Впрочем, в роду Нечаевых – Котельницких, с которыми породнился одинокий и «безродный» Михаил Андреевич Достоевский, женясь на Марии Федоровне, немало и других по-своему славных представителей: прадед Федора Михайловича по матери, Михаил Федорович Котельницкий, был, например, корректором московской духовной семинарии в чине коллежского регистратора; в семейной традиции он почитался как очень умный человек. Считалось, что именно из семьи Котельницких, то есть родных по материнской линии, вынесла и сама Мария Федоровна, а через нее и сын ее Федор, любовь к книгам, музыке, способность выражать на бумаге свои чувства, мысли, настроения… Правда, и отцу своему сын обязан не одним только, привитым ему с детства, уважением к повседневному упорному труду, но и отроческими восторгами, рыхлившими почву сердца и ума, засевавшими их семенами будущих всходов: это папенька повел десятилетнего Федю на шиллеровских «Братьев-разбойников» с Мочаловым – Карлом Моором. Мог ли помыслить папенька, как откликнется юная душа его сына на страстный порыв Карла Моора против несправедливости и зла, царящих в мире, какими отзвуками отзовется еще в ней Шиллер?
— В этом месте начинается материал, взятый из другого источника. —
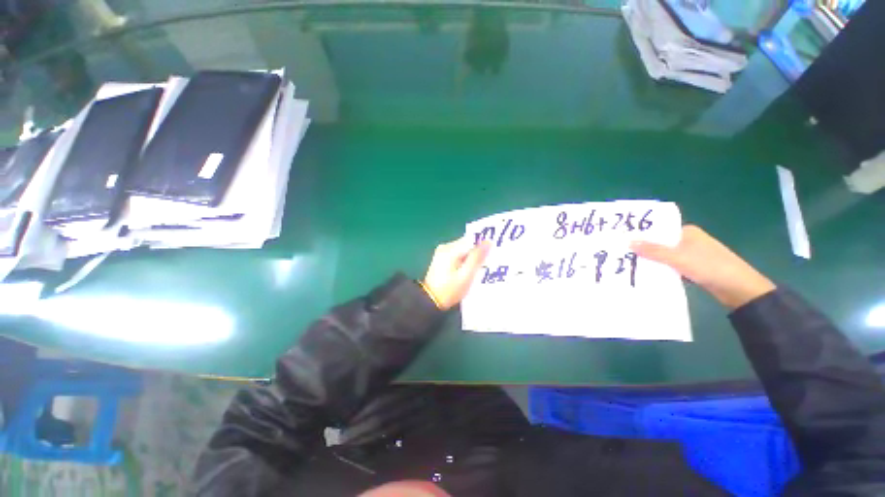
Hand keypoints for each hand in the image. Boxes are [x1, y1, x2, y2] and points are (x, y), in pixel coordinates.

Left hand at [423, 239, 489, 309]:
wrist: (431, 302)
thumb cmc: (450, 290)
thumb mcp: (466, 275)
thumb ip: (477, 258)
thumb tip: (489, 242)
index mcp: (451, 249)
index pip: (472, 240)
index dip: (483, 247)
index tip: (491, 257)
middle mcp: (445, 247)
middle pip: (467, 244)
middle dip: (477, 253)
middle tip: (486, 266)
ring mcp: (442, 253)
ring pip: (463, 250)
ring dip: (471, 258)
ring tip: (478, 271)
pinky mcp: (442, 259)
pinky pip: (458, 255)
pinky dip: (465, 261)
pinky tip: (468, 272)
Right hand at [631, 225, 775, 309]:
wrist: (739, 289)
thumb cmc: (710, 267)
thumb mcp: (679, 258)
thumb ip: (653, 250)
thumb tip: (628, 241)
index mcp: (687, 232)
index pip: (658, 230)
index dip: (641, 235)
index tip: (622, 241)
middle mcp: (688, 240)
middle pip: (660, 243)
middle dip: (643, 249)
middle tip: (621, 254)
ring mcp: (691, 255)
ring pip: (664, 256)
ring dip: (651, 261)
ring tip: (628, 264)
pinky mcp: (692, 268)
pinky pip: (670, 266)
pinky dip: (660, 269)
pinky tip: (647, 274)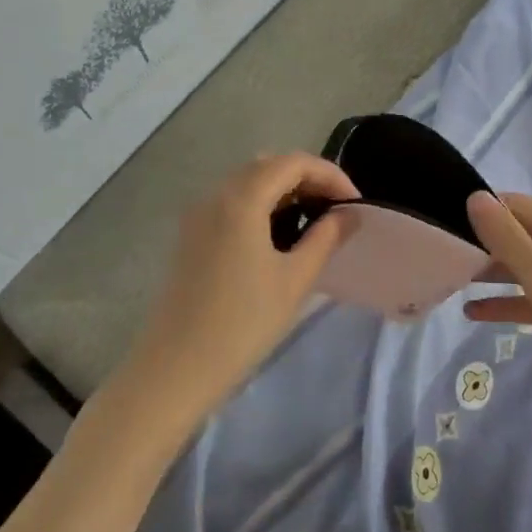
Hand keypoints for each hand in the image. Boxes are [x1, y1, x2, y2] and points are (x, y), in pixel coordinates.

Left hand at [124, 153, 358, 420]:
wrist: (175, 369)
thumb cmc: (242, 324)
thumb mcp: (295, 280)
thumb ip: (326, 238)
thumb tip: (349, 214)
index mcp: (242, 199)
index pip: (294, 162)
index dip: (330, 174)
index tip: (355, 203)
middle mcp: (216, 194)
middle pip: (269, 164)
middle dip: (308, 178)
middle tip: (337, 208)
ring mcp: (198, 213)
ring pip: (249, 181)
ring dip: (285, 189)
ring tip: (314, 219)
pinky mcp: (191, 234)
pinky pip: (232, 201)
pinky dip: (262, 203)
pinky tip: (279, 234)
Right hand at [464, 191, 531, 440]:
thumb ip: (509, 240)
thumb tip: (476, 197)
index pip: (517, 207)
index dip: (483, 209)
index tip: (443, 221)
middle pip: (520, 237)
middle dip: (483, 243)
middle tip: (439, 255)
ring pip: (524, 270)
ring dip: (491, 274)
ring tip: (449, 280)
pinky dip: (507, 304)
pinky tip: (475, 314)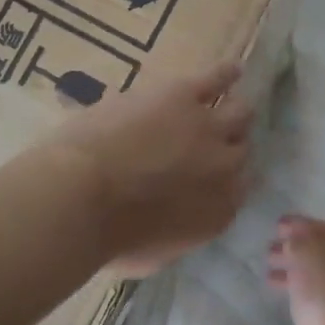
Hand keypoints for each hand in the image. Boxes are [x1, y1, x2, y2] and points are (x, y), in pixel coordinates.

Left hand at [50, 62, 254, 277]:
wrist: (82, 196)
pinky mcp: (183, 96)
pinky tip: (232, 69)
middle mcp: (224, 170)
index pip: (238, 191)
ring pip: (238, 112)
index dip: (227, 180)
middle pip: (242, 149)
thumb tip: (170, 223)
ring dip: (232, 111)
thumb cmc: (106, 238)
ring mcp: (207, 128)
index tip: (214, 176)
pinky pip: (216, 79)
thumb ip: (173, 236)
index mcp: (216, 214)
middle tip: (214, 141)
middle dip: (230, 146)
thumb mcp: (151, 255)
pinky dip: (225, 73)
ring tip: (230, 103)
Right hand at [267, 215, 324, 324]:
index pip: (323, 228)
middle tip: (268, 249)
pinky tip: (284, 297)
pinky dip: (298, 290)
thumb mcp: (309, 258)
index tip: (276, 225)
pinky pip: (315, 296)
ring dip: (293, 270)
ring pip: (316, 274)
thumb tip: (293, 239)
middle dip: (294, 247)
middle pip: (321, 251)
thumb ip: (299, 241)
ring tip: (268, 274)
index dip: (299, 224)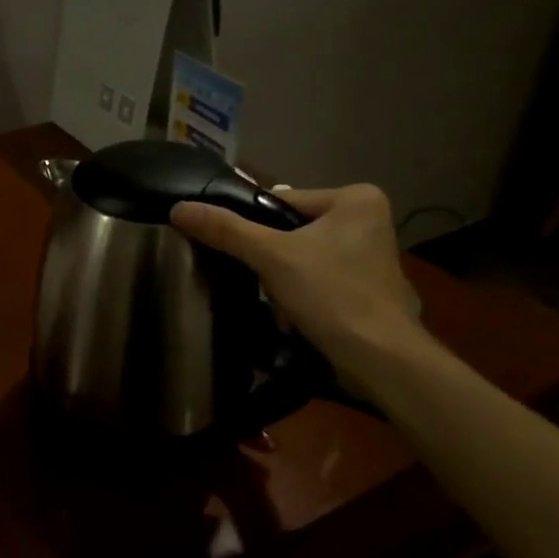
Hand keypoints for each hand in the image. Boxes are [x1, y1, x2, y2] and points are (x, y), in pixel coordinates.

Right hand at [170, 184, 426, 385]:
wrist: (380, 359)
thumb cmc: (332, 295)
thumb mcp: (271, 257)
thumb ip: (226, 230)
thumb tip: (178, 208)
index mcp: (355, 198)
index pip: (281, 201)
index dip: (254, 227)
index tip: (242, 253)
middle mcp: (368, 218)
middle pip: (290, 230)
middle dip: (271, 259)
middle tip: (263, 283)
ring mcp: (369, 254)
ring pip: (301, 256)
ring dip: (282, 279)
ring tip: (278, 304)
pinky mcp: (366, 285)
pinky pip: (318, 277)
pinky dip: (302, 293)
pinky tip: (295, 314)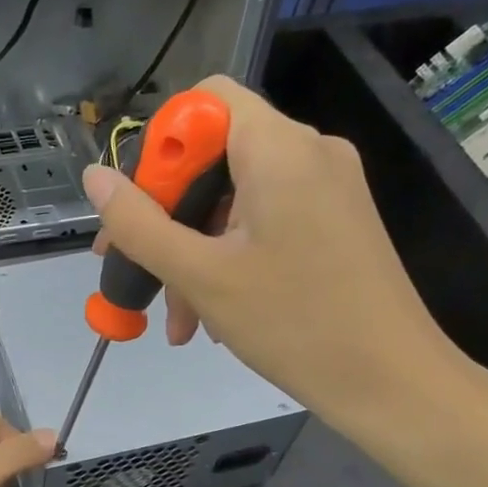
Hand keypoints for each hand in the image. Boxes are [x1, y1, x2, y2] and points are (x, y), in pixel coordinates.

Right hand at [84, 74, 475, 439]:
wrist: (393, 385)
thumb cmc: (295, 324)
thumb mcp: (200, 274)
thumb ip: (138, 223)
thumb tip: (93, 177)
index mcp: (280, 148)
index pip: (205, 101)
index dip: (162, 145)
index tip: (138, 205)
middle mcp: (308, 152)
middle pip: (213, 152)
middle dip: (167, 211)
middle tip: (132, 264)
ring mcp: (326, 188)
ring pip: (234, 196)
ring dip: (192, 247)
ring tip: (174, 313)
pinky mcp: (333, 221)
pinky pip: (262, 220)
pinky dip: (227, 255)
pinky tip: (208, 313)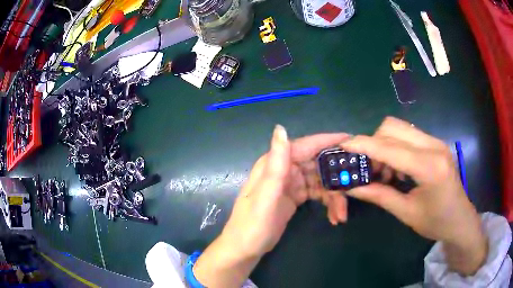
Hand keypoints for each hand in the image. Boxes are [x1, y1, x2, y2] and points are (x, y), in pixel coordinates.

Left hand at [223, 125, 350, 257]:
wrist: (245, 249)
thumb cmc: (252, 225)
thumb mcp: (265, 197)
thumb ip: (275, 165)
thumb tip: (281, 128)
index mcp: (274, 164)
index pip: (305, 146)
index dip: (327, 141)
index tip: (350, 140)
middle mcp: (283, 169)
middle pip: (317, 164)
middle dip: (336, 176)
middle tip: (354, 186)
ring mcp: (291, 183)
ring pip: (320, 180)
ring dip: (334, 195)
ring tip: (341, 214)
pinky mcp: (295, 196)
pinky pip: (317, 193)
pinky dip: (327, 202)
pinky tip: (334, 216)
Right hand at [341, 117, 486, 274]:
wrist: (460, 219)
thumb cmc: (436, 222)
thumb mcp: (406, 213)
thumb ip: (379, 195)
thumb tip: (351, 186)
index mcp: (429, 167)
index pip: (390, 148)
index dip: (364, 145)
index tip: (343, 145)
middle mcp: (434, 146)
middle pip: (393, 127)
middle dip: (374, 143)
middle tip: (368, 168)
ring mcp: (436, 142)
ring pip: (400, 128)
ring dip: (384, 145)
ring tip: (383, 172)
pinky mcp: (435, 144)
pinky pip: (408, 136)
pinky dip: (395, 148)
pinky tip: (397, 169)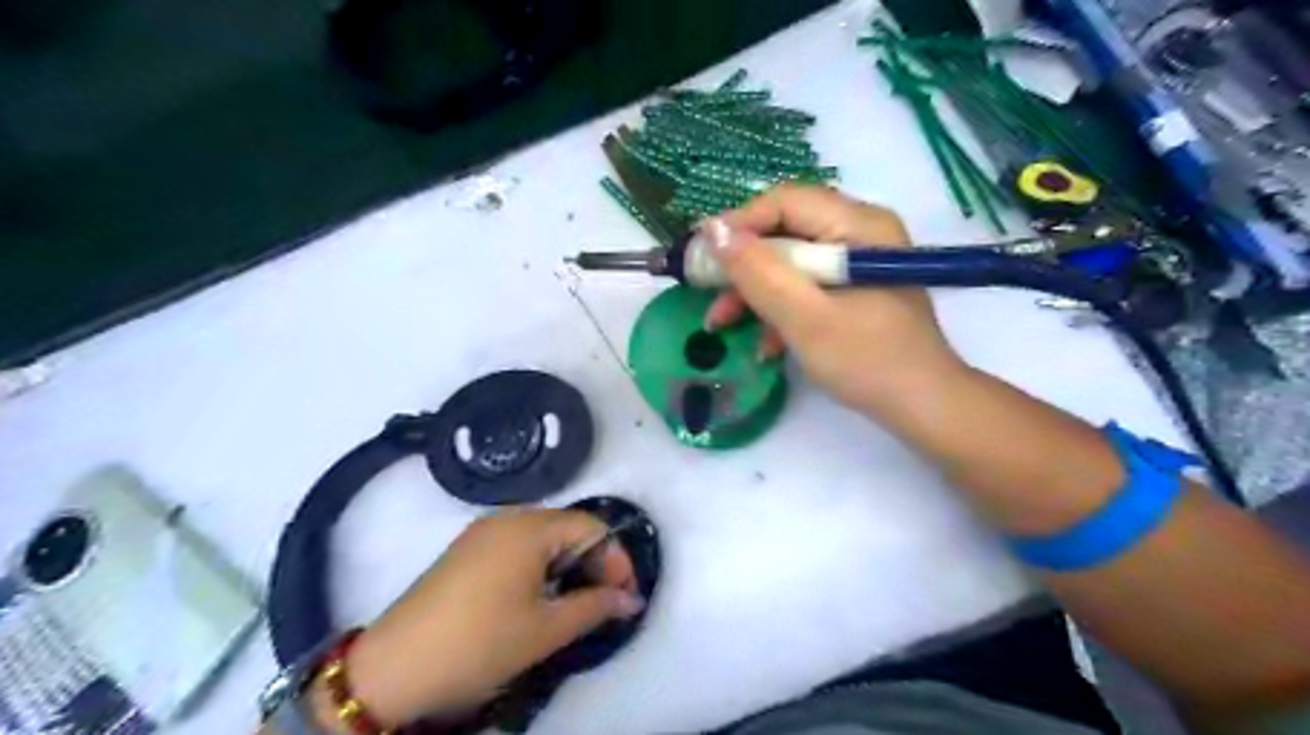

По отцовской линии Мария Федоровна вела свою родословную от Нечаевых, посадских людей города Боровска Калужской губернии. Отец ее, Федор Тимофеевич Нечаев, перебрался в 1790 году в Москву и числился купцом третьей гильдии. Через старшую сестру, Александру Федоровну, Нечаевы – Котельницкие, а стало быть, затем и Достоевские, породнились с богатым родом московских купцов, «аристократов коммерции», Куманиных. У Михаила Андреевича с родственниками жены отношения были сложные; в общем, он их уважал, но недолюбливал; да и то: каково было гордому лекарю Божедомки видеть, как к его скромному жилищу лихо подкатывает карета Александры Федоровны Куманиной – цугом в упряжке из четырех лошадей, с выездным лакеем на запятках и форейтором на козлах… Правда, Василию Михайловичу Котельницкому он явно симпатизировал: профессор фармакологии никогда не решался сам выписать себе или своей жене нужный рецепт и в таких случаях всегда обращался за содействием к Михаилу Андреевичу.